START Text excerpt

Machine Learning and Clinical-Radiological Characteristics for the Classification of Prostate Cancer in PI-RADS 3 Lesions

Diagnostics 2022, 12(7), 1565; https://doi.org/10.3390/diagnostics12071565
by Michela Gravina 1, Lorenzo Spirito 2, Giuseppe Celentano 2, Marco Capece 2, Massimiliano Creta 2, Gianluigi Califano 2, Claudia Collà Ruvolo 2, Simone Morra 2, Massimo Imbriaco 3, Francesco Di Bello 2, Antonio Sciuto 4, Renato Cuocolo 5, Luigi Napolitano 2, Roberto La Rocca 2,*, Vincenzo Mirone 2, Carlo Sansone 1 and Nicola Longo 2
Reviewer 1: Anonymous
Reviewer 2:
Diagnostics 2022, 12(7), 1565; https://doi.org/10.3390/diagnostics12071565
Submission received: 6 June 2022 / Revised: 24 June 2022 / Accepted: 25 June 2022 / Published: 28 June 2022
(This article belongs to the Special Issue Advances in the Diagnosis and Management of Prostate Cancer)

Round 1

Reviewer 1 Report

In the submitted manuscript entitled "Machine Learning and clinical-radiological characteristics for the classification of prostate cancer in PI-RADS 3 Lesions", the authors studied the ability to detect prostate cancer in patients with PI-RADS 3 lesions using 4 machine learning models. The results are well interpreted and explained.

END Text excerpt

*Parts of the exercise:*
1. According to the review page for the PI-RADS 3 prostate cancer study, on what date was the manuscript accepted?
2. Continue the review page for the PI-RADS 3 prostate cancer study from its last sentence.

START Supplied entries

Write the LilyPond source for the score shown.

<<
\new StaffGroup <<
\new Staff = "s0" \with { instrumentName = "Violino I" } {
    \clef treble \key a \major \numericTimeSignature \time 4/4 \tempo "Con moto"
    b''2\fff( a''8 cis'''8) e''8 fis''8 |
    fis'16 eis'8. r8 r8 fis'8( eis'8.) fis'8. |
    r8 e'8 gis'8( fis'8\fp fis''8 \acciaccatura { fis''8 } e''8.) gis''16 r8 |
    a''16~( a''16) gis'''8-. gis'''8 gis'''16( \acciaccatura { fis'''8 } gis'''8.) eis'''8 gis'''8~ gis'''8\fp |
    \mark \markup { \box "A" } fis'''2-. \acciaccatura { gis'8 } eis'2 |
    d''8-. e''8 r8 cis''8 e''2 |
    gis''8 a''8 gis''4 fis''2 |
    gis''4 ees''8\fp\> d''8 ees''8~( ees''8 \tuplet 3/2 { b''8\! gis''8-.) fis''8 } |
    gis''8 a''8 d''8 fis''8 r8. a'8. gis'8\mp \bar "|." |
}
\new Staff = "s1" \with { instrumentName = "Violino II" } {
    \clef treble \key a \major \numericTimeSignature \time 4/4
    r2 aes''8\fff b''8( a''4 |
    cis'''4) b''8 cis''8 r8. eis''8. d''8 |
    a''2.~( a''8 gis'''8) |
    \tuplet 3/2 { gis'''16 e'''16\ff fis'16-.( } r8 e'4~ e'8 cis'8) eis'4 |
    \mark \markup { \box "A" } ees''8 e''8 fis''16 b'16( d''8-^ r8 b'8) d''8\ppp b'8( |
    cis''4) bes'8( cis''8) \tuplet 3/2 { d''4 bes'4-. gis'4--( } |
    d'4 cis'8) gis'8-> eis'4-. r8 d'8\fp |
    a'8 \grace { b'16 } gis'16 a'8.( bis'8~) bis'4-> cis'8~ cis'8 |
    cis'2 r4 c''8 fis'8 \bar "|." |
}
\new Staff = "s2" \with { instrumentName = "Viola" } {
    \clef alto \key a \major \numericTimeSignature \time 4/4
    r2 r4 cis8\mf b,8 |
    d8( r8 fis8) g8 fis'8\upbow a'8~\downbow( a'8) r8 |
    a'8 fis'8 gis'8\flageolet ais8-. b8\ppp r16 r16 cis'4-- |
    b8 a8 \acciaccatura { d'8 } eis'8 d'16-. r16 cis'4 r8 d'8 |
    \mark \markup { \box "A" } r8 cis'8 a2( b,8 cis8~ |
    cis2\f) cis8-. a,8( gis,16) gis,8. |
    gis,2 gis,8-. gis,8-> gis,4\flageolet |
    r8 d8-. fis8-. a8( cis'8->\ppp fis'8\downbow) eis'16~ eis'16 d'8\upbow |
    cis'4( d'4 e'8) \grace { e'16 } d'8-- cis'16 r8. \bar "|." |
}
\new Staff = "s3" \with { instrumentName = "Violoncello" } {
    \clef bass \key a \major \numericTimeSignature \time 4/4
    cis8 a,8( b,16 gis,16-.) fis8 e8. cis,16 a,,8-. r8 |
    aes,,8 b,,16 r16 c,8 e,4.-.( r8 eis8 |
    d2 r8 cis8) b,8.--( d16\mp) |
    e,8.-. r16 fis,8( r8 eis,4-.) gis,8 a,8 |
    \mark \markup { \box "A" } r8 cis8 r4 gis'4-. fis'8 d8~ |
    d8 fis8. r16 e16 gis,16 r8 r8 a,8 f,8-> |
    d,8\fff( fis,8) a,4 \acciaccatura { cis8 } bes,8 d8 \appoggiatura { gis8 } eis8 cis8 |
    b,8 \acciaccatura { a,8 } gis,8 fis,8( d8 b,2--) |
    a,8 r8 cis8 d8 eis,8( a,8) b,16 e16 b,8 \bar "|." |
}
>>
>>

END Supplied entries

*Exercise responses:*
1. 25 June 2022

2.
The manuscript in its current form is suitable for publication with minor revision mainly with regard to grammar and language consistency. Also, the conclusion section needs to be revised to reflect the results of the study.

Author Response

We thank the Reviewer for the comments and suggestions. We improved the quality of the manuscript by performing an extensive grammar review. Moreover, as suggested by the Reviewer, we revised and improved the conclusion section as which now reads as follow:

(p. 8, line 253-258): “In this study, a machine-aided system was developed to detect clinically relevant PCa. This machine learning approach has the potential to improve the performance of a structured PIRADS v2.1 scheme by providing radiologists and urologists with quantitative and standardized criteria, thereby enabling us to more confidentially detect cancer for better patient counseling and treatment planning. Further studies are needed to better implement machine learning approaches and AI technology.”

Author Response File: Author Response.pdf

Reviewer 2 Report

I read with interest this nicely written manuscript. The field and the subject is of sure interest.

However, I have some minor issues that I believe should be addressed:

-        -Transrectal prostate biopsies were fusion biopsies?

-       - Which was the template? 12 standard samples? Or with the addition of targeted samples in the PIRADS 3 areas (cognitive/fusion?). This is not completely clear. It looks like the biopsies were not fusion. In this case it should be declared in limitations section at the end of the discussion. Please also better specify the type of biopsy in the methods.

-        -Were the prostate biopsies performed by the same urologist / urologists with similar experience in PBX?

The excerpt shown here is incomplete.